Quando se morre aos 88 e se está
frágil e doente é-se mais compreensivo com a morte, sabemos que nalguma altura
temos de partir e aos 88 parece menos mal que aos 50 ou aos 60 ou noutras
idades ainda mais jovens, mas a um poeta não devia ser dado morrer. Leio num
jornal que, já hospitalizado e muito frágil, ainda no dia da sua morte, Ramos
Rosa foi capaz de escrever o nome da sua mulher e da sua filha e esta sussurrou-lhe
ao ouvido um seu poema “Estou vivo e
escrevo sol” e foi ainda capaz de o escrever também. Esta descrição pareceu-me
das coisas mais doces, das mais belas formas de despedida do mundo de um poeta.

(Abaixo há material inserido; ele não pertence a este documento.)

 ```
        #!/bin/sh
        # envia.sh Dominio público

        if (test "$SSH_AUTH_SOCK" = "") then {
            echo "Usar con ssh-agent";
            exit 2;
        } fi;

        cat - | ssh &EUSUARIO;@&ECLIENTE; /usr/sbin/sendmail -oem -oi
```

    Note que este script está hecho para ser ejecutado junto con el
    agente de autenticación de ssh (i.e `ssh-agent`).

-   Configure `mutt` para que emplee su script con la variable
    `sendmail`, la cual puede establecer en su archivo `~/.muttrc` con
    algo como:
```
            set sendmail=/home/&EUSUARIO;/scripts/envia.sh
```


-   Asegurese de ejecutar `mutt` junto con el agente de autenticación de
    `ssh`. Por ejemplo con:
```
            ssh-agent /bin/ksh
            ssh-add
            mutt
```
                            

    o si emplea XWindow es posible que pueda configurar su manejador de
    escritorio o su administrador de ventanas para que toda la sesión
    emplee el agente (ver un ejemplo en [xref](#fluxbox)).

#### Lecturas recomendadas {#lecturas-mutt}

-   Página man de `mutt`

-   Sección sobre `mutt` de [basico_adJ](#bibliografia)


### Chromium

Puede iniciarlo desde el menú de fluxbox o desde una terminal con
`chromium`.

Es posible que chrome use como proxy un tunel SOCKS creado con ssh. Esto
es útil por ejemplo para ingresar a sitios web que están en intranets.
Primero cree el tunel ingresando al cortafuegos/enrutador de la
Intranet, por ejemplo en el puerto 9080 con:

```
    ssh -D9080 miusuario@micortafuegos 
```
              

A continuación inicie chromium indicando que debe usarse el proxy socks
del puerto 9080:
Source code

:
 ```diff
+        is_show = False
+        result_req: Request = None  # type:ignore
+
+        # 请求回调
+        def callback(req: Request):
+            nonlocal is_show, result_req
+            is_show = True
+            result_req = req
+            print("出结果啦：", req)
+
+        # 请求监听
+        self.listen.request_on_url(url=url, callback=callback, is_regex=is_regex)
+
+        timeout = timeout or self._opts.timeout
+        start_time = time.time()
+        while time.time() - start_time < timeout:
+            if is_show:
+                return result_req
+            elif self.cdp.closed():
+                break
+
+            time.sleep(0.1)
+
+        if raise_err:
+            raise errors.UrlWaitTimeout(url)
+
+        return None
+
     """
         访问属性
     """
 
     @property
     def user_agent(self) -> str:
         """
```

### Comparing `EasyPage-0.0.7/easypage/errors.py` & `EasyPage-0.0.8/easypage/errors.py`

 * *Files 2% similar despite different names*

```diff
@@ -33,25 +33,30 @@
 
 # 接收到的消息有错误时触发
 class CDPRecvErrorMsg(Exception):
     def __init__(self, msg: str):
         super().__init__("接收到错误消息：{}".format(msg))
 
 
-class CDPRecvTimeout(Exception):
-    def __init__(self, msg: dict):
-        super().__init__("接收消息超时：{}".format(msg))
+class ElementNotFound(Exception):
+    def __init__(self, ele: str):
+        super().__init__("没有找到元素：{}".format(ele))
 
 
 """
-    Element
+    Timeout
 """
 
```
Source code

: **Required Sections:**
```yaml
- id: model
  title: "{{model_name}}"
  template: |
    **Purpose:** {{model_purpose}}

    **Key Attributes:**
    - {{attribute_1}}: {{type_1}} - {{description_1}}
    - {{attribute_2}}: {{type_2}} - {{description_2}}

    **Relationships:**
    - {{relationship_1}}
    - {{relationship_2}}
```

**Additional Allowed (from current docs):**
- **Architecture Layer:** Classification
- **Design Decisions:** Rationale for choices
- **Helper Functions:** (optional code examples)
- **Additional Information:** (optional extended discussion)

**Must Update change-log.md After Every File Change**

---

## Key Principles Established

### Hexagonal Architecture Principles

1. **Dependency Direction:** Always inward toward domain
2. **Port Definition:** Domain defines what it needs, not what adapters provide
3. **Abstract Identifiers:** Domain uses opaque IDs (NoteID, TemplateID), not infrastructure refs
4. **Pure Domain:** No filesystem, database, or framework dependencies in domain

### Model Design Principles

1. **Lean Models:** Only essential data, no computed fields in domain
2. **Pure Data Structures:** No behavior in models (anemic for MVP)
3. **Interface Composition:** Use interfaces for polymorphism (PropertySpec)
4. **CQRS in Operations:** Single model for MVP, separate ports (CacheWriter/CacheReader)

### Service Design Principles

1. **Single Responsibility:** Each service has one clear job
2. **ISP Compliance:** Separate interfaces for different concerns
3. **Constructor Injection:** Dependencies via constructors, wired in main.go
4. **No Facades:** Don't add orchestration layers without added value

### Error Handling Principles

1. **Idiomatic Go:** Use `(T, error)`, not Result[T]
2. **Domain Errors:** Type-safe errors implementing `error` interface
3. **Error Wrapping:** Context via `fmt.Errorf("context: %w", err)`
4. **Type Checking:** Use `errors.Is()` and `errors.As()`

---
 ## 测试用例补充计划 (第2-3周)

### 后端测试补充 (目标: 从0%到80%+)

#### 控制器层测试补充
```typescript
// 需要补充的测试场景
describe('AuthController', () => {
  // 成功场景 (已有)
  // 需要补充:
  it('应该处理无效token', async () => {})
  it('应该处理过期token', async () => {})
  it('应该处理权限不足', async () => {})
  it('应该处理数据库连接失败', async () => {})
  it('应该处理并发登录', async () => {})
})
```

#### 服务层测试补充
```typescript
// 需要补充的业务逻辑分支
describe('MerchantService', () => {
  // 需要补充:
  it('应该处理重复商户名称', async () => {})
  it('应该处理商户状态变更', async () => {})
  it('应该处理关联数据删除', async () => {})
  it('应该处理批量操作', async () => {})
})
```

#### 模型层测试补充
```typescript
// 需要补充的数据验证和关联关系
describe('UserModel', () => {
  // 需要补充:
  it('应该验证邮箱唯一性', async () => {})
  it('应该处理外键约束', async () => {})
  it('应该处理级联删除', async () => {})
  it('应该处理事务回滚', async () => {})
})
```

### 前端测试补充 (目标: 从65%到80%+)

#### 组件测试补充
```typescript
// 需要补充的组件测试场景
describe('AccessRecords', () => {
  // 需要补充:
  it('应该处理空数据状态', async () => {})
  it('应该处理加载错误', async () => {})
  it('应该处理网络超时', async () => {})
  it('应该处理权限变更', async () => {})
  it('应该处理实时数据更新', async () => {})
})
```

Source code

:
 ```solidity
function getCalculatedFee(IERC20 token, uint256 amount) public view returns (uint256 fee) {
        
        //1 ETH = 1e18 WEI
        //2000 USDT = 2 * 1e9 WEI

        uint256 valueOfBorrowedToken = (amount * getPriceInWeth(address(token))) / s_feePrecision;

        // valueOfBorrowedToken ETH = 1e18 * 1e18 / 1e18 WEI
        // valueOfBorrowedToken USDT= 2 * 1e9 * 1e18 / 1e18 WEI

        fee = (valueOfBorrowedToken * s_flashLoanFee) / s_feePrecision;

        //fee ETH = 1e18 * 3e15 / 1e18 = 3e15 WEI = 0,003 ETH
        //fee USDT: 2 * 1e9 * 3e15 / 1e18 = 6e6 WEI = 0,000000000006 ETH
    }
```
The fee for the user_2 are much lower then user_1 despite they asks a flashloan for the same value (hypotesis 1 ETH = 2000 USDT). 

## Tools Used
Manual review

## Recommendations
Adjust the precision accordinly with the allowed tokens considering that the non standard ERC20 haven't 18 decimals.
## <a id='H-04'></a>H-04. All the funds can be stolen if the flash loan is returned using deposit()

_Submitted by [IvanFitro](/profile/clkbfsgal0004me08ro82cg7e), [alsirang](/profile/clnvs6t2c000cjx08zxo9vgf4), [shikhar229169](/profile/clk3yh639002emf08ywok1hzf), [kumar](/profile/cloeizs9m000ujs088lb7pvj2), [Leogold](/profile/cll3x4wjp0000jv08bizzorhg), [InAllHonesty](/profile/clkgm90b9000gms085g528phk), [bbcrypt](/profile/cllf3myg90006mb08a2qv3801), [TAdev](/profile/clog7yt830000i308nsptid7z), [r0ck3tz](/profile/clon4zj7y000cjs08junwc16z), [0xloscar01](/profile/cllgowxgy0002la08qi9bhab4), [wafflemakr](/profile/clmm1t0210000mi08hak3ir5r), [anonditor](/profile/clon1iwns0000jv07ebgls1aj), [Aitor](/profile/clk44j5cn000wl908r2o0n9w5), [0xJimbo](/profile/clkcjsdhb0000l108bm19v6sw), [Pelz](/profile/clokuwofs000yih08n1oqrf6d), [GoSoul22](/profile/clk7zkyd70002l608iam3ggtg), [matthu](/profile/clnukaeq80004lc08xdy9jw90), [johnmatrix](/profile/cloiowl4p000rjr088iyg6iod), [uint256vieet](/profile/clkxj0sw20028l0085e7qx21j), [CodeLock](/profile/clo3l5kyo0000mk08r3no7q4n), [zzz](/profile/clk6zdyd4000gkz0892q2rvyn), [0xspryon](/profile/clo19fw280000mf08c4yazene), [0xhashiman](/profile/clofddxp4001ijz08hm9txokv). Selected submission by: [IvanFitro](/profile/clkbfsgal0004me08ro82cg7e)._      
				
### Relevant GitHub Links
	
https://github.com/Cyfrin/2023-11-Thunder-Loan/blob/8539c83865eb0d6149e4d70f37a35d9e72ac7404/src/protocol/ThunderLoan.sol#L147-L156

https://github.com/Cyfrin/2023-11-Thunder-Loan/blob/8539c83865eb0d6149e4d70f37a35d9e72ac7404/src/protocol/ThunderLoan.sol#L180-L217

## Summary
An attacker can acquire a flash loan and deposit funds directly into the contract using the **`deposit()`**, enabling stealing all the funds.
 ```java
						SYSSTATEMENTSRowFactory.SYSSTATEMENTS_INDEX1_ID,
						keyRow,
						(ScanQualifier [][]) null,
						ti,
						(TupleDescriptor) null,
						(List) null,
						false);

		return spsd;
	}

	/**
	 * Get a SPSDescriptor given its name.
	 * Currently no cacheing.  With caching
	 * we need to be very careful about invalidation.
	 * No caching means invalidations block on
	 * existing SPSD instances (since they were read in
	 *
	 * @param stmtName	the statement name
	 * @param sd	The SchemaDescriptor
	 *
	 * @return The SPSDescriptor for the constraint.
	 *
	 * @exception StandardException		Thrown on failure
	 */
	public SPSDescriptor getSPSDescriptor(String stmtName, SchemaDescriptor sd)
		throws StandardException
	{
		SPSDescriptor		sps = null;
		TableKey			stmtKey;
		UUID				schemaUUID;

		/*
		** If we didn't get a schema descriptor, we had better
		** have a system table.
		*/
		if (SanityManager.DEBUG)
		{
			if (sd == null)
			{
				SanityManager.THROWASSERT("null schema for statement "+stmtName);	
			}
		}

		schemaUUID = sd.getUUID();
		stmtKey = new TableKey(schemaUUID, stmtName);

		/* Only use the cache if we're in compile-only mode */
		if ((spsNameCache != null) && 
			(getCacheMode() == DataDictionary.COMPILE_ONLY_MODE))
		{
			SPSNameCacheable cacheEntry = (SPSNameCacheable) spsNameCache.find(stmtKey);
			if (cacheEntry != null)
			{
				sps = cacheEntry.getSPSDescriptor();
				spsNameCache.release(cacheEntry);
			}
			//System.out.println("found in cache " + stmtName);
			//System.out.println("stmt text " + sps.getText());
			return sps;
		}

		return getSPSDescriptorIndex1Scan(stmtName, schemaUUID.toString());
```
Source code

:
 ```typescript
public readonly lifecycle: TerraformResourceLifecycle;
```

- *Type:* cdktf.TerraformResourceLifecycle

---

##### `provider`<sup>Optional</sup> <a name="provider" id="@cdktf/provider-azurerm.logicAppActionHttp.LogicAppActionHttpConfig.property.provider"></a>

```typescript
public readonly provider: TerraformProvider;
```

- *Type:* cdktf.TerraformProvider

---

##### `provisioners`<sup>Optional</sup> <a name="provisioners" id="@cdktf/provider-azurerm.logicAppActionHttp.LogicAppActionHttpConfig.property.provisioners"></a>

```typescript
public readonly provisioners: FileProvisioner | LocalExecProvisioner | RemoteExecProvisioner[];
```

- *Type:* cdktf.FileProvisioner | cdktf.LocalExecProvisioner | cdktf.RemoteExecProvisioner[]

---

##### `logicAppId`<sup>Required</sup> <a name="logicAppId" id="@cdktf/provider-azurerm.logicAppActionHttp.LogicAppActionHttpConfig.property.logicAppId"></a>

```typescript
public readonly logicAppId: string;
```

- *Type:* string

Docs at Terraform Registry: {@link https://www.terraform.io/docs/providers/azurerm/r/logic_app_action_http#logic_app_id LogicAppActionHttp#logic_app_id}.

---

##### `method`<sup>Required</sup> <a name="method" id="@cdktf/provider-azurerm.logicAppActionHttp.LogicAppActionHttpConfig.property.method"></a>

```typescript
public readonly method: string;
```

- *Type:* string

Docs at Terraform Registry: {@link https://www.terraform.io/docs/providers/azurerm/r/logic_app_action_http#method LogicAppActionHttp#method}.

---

Lembrei-me de ler uma descrição que Manuel Alegre fez de Sophia quando também
já ela muito doente e frágil era visitada por este que lhe lia poemas que ela
acompanhava e, já bem no fim da vida, apenas murmurava o ritmo, não as palavras
mas a sua música. Coisas que me deixam a pensar sobre o que pensarão os poetas
quando se preparam para partir. Em que pensaria Eugénio acamado, às portas da morte
ou o Pina já abatido pela dor e a medicação? Que poema traria ainda Urbano
dentro de si? Camões, que poema o alumiaria na escura solidão rente à morte? E Pessoa,
na náusea final?
Que poema acompanhará por dentro
os poetas no seu fim, que indizíveis palavas escreverão dentro da pele sem
poderem terminar o livro último, o último poema?